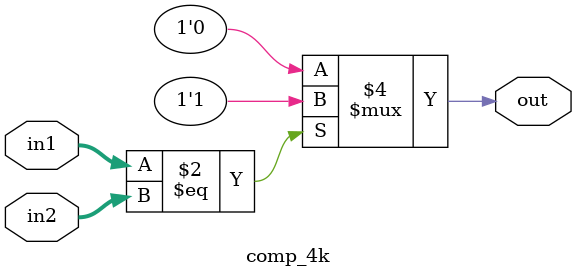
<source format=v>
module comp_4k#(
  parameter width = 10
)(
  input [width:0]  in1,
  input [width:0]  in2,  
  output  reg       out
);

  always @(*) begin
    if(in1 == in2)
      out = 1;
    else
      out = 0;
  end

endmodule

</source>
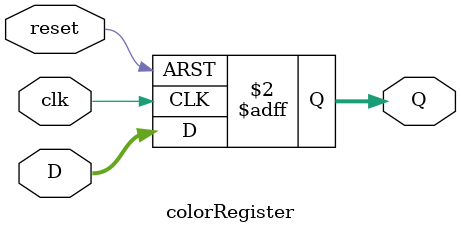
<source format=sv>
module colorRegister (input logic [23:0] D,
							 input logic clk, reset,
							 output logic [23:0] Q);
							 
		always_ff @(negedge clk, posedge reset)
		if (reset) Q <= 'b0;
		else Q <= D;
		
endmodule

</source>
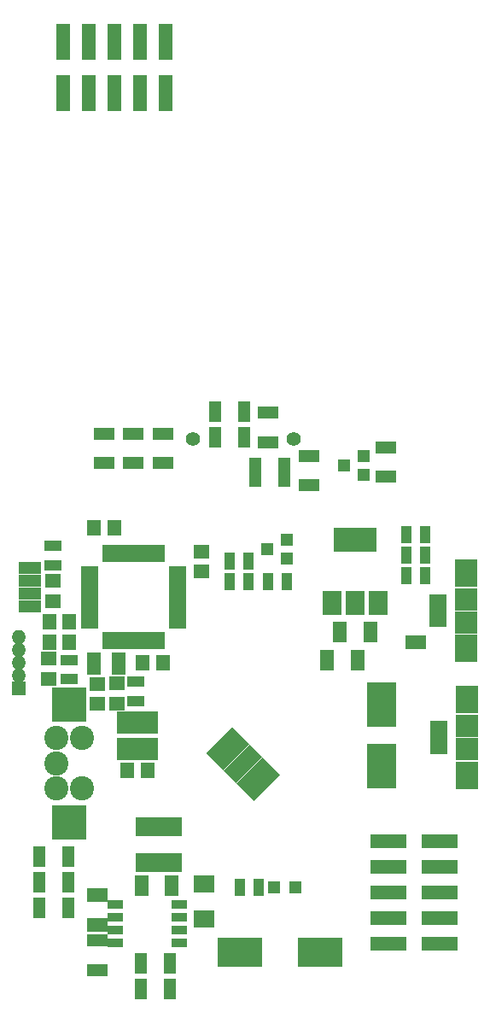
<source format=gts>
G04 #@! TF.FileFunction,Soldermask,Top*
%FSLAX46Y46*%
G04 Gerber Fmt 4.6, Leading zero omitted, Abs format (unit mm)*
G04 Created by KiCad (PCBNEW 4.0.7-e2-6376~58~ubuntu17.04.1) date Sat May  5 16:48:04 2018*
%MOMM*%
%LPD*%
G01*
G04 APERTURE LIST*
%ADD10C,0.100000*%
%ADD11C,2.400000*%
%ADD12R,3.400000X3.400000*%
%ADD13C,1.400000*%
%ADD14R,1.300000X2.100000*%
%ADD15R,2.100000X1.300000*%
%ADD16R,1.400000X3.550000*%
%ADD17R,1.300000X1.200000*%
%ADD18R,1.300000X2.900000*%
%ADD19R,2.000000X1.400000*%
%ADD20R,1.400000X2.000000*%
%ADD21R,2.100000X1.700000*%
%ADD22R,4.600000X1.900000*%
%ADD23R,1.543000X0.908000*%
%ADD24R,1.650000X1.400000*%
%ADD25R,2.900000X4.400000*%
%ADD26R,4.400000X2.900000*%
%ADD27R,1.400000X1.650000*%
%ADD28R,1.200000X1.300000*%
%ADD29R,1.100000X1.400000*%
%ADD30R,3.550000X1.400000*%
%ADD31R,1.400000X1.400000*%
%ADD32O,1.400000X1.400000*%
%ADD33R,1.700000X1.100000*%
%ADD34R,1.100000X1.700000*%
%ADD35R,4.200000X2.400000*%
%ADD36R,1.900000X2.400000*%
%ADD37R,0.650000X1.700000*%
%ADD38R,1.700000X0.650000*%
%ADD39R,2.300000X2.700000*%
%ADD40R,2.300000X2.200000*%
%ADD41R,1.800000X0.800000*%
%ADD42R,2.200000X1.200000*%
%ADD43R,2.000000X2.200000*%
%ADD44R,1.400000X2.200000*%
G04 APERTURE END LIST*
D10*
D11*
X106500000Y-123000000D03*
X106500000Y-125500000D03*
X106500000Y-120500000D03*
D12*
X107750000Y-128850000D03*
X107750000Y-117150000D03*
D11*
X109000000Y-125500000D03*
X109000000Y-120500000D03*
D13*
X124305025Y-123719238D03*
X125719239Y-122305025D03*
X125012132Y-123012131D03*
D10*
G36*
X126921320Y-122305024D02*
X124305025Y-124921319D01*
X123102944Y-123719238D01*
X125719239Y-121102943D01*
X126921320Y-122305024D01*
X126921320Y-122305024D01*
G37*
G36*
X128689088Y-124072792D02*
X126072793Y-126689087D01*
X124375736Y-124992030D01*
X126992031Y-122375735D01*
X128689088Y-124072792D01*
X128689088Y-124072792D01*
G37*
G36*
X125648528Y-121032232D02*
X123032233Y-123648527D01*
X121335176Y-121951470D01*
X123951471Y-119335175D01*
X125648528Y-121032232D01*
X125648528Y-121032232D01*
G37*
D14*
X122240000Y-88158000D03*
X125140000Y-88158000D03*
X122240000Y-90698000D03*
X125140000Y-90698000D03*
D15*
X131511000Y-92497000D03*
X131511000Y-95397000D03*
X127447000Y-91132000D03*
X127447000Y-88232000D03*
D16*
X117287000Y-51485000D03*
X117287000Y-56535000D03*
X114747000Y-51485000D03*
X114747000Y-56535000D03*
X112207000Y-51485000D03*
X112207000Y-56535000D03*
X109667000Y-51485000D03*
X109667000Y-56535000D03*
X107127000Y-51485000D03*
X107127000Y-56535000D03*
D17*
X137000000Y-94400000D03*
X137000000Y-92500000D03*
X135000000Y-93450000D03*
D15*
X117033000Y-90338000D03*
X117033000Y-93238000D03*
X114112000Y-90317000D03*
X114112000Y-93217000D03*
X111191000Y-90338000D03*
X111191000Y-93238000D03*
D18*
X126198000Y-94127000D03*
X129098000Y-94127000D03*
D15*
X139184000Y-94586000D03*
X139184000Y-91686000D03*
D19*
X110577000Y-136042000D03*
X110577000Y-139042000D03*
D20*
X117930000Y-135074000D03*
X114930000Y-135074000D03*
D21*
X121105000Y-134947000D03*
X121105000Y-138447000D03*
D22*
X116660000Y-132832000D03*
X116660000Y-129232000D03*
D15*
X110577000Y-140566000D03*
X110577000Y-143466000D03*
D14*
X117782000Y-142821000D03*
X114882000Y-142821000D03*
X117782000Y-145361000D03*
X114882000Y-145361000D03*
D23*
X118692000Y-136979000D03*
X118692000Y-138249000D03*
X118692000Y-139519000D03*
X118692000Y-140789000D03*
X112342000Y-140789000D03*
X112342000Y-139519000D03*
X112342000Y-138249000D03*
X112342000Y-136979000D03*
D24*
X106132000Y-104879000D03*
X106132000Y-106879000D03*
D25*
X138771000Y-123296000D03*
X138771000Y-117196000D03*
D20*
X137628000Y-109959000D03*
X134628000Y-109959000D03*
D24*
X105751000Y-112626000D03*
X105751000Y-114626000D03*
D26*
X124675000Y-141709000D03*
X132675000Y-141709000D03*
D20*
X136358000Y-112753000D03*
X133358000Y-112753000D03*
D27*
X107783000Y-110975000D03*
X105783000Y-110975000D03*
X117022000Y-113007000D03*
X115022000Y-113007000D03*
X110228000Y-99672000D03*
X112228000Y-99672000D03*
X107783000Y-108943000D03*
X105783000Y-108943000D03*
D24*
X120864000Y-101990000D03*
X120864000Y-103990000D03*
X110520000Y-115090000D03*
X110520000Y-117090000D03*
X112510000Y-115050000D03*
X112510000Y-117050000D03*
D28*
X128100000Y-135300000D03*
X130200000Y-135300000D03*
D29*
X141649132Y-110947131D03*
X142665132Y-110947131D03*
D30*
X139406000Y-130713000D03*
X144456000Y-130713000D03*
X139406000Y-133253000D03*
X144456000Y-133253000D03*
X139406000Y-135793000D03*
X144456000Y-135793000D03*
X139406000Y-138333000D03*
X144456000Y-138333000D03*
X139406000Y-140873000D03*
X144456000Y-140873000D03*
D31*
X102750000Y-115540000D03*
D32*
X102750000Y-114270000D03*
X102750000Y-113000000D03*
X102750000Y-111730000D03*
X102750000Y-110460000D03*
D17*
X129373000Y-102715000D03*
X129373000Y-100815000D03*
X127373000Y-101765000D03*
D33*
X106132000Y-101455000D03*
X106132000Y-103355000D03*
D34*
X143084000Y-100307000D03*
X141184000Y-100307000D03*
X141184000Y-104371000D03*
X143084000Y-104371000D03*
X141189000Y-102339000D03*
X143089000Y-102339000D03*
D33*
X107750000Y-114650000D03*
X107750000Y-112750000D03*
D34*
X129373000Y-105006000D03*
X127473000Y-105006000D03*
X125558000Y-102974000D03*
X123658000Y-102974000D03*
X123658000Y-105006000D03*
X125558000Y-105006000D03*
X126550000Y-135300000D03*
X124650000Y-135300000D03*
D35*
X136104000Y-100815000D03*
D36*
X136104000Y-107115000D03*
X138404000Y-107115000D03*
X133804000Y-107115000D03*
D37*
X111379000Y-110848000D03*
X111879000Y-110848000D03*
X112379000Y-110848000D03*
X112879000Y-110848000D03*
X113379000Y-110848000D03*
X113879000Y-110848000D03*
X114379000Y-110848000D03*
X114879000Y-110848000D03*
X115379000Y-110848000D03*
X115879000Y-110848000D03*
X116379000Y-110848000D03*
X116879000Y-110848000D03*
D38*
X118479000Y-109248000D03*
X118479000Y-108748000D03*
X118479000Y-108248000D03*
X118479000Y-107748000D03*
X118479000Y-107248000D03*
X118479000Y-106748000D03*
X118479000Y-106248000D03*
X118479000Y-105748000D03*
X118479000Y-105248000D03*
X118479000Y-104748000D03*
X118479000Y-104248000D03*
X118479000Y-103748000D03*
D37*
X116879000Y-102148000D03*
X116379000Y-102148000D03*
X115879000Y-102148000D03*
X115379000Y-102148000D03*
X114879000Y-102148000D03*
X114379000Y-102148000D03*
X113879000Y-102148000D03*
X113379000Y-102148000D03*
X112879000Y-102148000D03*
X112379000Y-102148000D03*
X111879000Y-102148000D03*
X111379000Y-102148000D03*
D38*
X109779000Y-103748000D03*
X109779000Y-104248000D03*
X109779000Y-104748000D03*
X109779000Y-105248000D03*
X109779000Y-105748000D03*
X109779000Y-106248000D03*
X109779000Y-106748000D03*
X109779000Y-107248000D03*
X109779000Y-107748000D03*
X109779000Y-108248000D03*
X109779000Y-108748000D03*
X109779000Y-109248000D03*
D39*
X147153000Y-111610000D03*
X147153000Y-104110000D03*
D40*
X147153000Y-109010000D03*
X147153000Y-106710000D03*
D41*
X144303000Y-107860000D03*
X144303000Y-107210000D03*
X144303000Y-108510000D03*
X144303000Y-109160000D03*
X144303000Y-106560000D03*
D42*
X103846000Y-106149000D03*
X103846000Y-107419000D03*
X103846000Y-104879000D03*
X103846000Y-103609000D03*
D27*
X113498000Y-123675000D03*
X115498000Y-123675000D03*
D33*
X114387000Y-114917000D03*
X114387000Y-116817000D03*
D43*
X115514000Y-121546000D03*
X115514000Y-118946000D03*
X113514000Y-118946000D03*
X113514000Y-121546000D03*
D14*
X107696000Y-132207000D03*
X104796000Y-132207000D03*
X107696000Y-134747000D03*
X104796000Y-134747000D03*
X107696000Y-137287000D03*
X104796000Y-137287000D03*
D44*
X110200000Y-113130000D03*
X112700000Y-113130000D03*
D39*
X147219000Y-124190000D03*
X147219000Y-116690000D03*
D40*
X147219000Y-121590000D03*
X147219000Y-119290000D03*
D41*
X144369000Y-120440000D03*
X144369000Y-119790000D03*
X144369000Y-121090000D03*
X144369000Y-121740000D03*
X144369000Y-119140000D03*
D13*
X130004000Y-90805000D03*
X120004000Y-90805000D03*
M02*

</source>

---

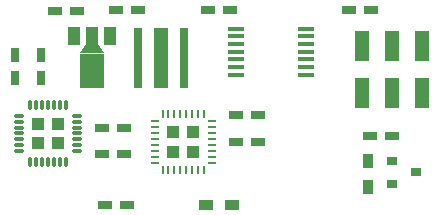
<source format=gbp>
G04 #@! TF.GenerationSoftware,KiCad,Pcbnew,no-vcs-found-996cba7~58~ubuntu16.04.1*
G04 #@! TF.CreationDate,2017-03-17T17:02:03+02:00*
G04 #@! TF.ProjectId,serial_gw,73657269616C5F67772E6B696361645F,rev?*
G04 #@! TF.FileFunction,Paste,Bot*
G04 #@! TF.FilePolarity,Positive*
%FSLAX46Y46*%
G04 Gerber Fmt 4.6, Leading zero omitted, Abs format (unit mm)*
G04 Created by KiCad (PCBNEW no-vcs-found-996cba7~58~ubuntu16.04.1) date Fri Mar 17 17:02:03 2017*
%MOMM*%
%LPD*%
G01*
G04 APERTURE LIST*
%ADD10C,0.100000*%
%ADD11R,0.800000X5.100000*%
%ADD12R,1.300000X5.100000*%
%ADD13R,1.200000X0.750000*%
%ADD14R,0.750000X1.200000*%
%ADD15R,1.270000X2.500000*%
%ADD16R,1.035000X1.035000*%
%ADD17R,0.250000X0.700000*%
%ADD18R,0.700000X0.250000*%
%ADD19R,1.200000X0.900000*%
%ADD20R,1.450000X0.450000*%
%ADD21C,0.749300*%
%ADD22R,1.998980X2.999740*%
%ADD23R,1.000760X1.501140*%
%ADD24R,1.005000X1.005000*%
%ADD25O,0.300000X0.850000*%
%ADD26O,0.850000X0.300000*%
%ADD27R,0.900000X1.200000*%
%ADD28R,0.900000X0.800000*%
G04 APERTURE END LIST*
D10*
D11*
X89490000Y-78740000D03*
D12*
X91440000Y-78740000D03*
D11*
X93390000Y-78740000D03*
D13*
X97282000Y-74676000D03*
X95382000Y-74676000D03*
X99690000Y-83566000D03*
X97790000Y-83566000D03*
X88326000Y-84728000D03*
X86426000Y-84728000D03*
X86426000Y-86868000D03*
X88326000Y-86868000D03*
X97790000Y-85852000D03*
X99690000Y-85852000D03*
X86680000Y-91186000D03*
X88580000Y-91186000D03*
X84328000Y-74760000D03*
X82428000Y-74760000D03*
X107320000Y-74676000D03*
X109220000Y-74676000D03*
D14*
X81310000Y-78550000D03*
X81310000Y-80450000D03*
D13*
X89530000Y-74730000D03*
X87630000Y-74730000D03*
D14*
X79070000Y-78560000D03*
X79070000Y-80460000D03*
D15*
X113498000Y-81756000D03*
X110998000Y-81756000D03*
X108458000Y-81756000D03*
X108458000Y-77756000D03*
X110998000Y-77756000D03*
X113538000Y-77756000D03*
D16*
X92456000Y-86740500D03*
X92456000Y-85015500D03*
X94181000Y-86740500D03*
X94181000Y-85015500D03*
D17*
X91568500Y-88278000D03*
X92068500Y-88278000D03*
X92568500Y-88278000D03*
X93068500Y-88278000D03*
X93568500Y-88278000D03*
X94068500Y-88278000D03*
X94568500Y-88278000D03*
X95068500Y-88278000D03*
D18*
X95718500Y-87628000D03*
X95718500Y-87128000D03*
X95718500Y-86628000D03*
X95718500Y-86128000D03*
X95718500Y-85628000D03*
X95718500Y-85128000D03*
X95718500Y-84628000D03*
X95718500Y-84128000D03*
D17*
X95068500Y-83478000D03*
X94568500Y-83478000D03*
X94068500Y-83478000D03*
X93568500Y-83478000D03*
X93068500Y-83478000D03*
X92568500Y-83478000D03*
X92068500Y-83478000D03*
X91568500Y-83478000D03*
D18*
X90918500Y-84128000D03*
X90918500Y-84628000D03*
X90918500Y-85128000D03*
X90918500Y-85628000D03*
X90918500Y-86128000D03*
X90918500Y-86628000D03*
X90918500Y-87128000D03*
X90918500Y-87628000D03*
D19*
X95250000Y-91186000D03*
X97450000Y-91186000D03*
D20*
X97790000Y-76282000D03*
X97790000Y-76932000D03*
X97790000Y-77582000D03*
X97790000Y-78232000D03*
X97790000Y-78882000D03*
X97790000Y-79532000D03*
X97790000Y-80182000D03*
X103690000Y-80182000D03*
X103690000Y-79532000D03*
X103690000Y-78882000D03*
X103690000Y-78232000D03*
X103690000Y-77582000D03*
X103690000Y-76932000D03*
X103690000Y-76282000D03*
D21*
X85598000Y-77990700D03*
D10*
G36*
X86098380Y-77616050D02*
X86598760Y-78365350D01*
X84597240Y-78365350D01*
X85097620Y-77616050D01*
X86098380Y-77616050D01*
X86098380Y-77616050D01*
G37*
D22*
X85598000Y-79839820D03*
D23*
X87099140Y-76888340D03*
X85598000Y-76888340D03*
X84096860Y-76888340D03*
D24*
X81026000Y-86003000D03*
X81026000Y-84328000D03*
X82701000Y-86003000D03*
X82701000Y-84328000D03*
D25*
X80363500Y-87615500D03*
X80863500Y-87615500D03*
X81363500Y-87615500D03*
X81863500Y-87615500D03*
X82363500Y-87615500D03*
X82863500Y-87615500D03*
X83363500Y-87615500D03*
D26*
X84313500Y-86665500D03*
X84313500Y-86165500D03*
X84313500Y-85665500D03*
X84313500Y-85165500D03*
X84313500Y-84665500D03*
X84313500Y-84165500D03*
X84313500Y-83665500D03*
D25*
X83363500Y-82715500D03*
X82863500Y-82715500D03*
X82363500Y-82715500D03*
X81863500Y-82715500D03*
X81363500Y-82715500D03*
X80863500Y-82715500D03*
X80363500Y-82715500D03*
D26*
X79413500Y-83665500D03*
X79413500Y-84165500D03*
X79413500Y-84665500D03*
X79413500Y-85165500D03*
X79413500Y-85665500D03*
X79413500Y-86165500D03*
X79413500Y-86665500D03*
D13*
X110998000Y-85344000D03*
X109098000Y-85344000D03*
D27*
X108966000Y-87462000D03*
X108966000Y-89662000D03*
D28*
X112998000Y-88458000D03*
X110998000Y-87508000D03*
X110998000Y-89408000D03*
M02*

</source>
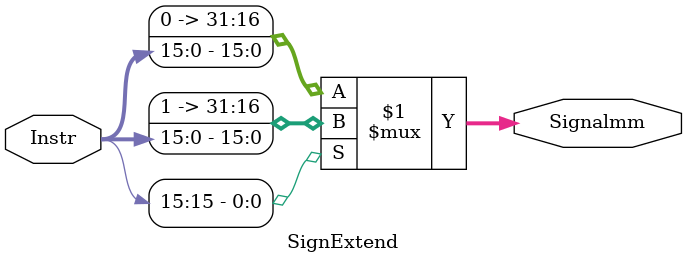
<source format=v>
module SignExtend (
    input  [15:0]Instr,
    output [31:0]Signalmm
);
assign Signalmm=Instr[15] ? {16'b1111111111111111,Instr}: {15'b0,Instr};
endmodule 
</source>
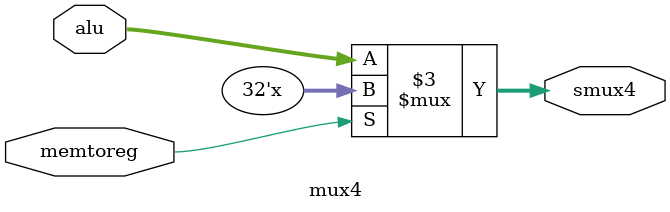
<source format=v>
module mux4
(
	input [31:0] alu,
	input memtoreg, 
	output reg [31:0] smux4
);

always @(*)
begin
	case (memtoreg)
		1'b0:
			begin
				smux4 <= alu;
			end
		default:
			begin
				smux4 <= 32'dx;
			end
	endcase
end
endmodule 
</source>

◆ **Work to complete**: Using only the listing above, restate exactly the lines from the line containing "<source format=gbp>" through the line containing "X108458000Y-77756000D03*", both included.

◆ **Response area**:
<source format=gbp>
G04 #@! TF.GenerationSoftware,KiCad,Pcbnew,no-vcs-found-996cba7~58~ubuntu16.04.1*
G04 #@! TF.CreationDate,2017-03-17T17:02:03+02:00*
G04 #@! TF.ProjectId,serial_gw,73657269616C5F67772E6B696361645F,rev?*
G04 #@! TF.FileFunction,Paste,Bot*
G04 #@! TF.FilePolarity,Positive*
%FSLAX46Y46*%
G04 Gerber Fmt 4.6, Leading zero omitted, Abs format (unit mm)*
G04 Created by KiCad (PCBNEW no-vcs-found-996cba7~58~ubuntu16.04.1) date Fri Mar 17 17:02:03 2017*
%MOMM*%
%LPD*%
G01*
G04 APERTURE LIST*
%ADD10C,0.100000*%
%ADD11R,0.800000X5.100000*%
%ADD12R,1.300000X5.100000*%
%ADD13R,1.200000X0.750000*%
%ADD14R,0.750000X1.200000*%
%ADD15R,1.270000X2.500000*%
%ADD16R,1.035000X1.035000*%
%ADD17R,0.250000X0.700000*%
%ADD18R,0.700000X0.250000*%
%ADD19R,1.200000X0.900000*%
%ADD20R,1.450000X0.450000*%
%ADD21C,0.749300*%
%ADD22R,1.998980X2.999740*%
%ADD23R,1.000760X1.501140*%
%ADD24R,1.005000X1.005000*%
%ADD25O,0.300000X0.850000*%
%ADD26O,0.850000X0.300000*%
%ADD27R,0.900000X1.200000*%
%ADD28R,0.900000X0.800000*%
G04 APERTURE END LIST*
D10*
D11*
X89490000Y-78740000D03*
D12*
X91440000Y-78740000D03*
D11*
X93390000Y-78740000D03*
D13*
X97282000Y-74676000D03*
X95382000Y-74676000D03*
X99690000Y-83566000D03*
X97790000Y-83566000D03*
X88326000Y-84728000D03*
X86426000Y-84728000D03*
X86426000Y-86868000D03*
X88326000Y-86868000D03*
X97790000Y-85852000D03*
X99690000Y-85852000D03*
X86680000Y-91186000D03*
X88580000Y-91186000D03*
X84328000Y-74760000D03*
X82428000Y-74760000D03*
X107320000Y-74676000D03*
X109220000Y-74676000D03*
D14*
X81310000Y-78550000D03*
X81310000Y-80450000D03*
D13*
X89530000Y-74730000D03*
X87630000Y-74730000D03*
D14*
X79070000Y-78560000D03*
X79070000Y-80460000D03*
D15*
X113498000Y-81756000D03*
X110998000Y-81756000D03*
X108458000Y-81756000D03*
X108458000Y-77756000D03*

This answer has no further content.